SOURCE INFORMATION section start

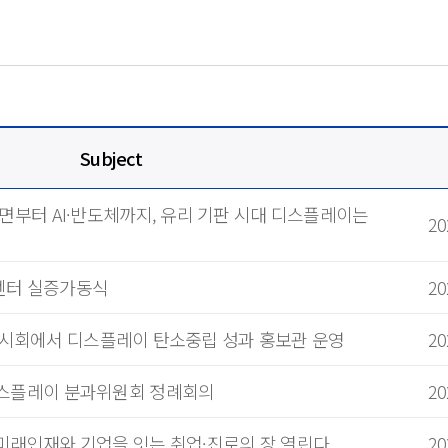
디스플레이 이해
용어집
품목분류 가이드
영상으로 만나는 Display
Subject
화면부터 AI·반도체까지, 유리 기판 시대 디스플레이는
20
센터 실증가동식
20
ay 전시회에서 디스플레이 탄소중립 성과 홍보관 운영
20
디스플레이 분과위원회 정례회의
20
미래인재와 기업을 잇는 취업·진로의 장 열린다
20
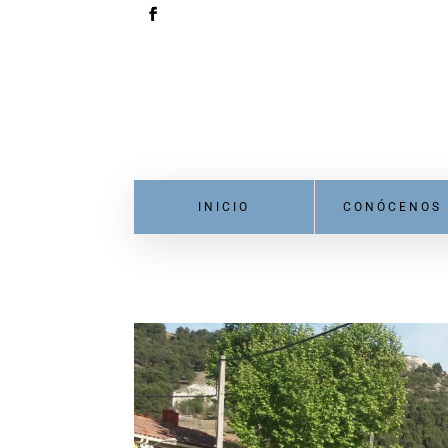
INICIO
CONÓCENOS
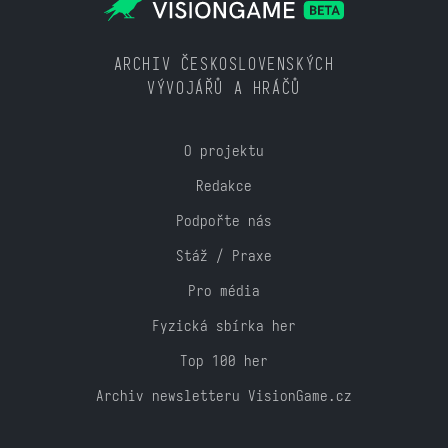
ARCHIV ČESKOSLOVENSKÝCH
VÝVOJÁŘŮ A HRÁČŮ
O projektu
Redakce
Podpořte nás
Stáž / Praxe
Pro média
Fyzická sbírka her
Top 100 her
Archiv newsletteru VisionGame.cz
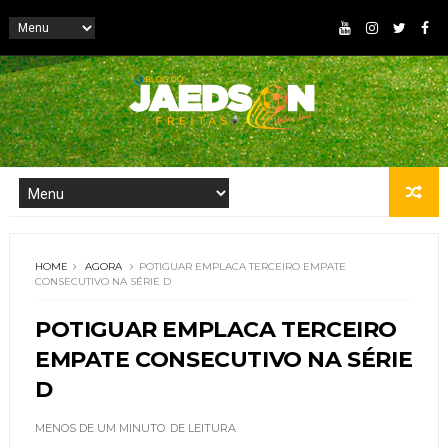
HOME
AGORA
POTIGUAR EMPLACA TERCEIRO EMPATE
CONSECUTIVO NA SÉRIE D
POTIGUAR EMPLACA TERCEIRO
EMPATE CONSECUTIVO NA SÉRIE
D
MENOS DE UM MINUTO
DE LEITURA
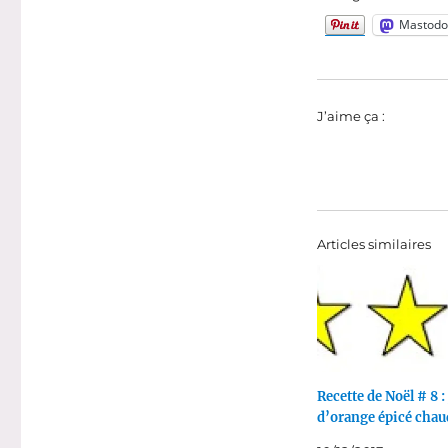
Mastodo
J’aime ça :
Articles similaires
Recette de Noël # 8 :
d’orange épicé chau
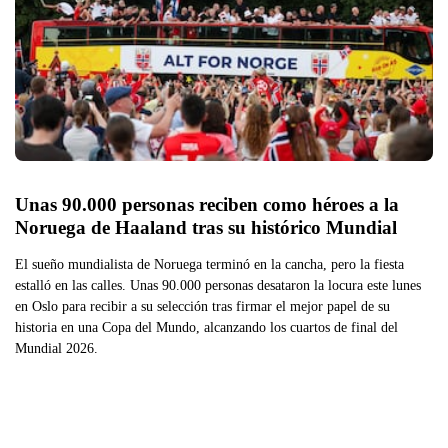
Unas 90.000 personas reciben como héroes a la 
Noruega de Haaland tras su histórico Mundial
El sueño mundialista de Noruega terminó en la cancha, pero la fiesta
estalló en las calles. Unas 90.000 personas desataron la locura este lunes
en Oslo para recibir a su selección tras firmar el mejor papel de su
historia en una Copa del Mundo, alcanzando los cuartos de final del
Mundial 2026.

SOURCE INFORMATION section end
SOURCE INFORMATION section start

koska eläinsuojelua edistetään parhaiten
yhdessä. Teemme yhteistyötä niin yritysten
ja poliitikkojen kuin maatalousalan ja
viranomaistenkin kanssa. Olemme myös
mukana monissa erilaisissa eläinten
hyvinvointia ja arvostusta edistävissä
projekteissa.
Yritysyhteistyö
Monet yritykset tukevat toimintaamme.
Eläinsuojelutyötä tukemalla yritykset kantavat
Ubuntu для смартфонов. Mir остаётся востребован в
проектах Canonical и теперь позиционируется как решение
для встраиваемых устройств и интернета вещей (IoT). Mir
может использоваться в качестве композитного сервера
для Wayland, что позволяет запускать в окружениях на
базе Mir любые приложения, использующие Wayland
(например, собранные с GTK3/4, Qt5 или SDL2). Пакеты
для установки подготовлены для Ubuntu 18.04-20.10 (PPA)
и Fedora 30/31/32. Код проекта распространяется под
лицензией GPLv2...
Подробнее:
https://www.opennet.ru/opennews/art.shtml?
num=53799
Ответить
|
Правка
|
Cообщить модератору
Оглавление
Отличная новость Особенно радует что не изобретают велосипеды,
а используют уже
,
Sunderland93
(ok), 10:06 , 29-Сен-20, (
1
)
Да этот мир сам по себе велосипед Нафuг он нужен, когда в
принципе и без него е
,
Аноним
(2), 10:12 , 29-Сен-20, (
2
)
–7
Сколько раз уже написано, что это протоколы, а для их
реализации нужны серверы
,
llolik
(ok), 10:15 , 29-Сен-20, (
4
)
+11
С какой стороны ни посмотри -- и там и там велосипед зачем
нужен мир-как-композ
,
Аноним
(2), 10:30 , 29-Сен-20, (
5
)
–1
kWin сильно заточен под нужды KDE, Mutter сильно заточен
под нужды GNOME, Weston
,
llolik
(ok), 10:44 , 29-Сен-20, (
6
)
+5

SOURCE INFORMATION section end
SOURCE INFORMATION section start

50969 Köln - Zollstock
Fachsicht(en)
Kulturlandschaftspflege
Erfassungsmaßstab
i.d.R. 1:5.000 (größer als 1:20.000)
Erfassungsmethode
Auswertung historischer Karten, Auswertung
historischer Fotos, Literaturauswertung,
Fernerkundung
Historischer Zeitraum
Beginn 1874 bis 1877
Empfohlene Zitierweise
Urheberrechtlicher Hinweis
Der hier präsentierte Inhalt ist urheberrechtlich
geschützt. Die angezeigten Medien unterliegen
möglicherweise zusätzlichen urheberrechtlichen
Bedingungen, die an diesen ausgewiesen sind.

SOURCE INFORMATION section end

EXERCISE BRIEF >>
Return, exactly as they stand, the lines above from the one with "EMPATE CONSECUTIVO NA SÉRIE" to the one with "Mundial 2026.", omitting any pictures among them.

WRITTEN SOLUTION >>
EMPATE CONSECUTIVO NA SÉRIE
D
MENOS DE UM MINUTO
DE LEITURA
Mastodo
J’aime ça :
Articles similaires
Recette de Noël # 8 :
d’orange épicé chau
Unas 90.000 personas reciben como héroes a la 
Noruega de Haaland tras su histórico Mundial
El sueño mundialista de Noruega terminó en la cancha, pero la fiesta
estalló en las calles. Unas 90.000 personas desataron la locura este lunes
en Oslo para recibir a su selección tras firmar el mejor papel de su
historia en una Copa del Mundo, alcanzando los cuartos de final del
Mundial 2026.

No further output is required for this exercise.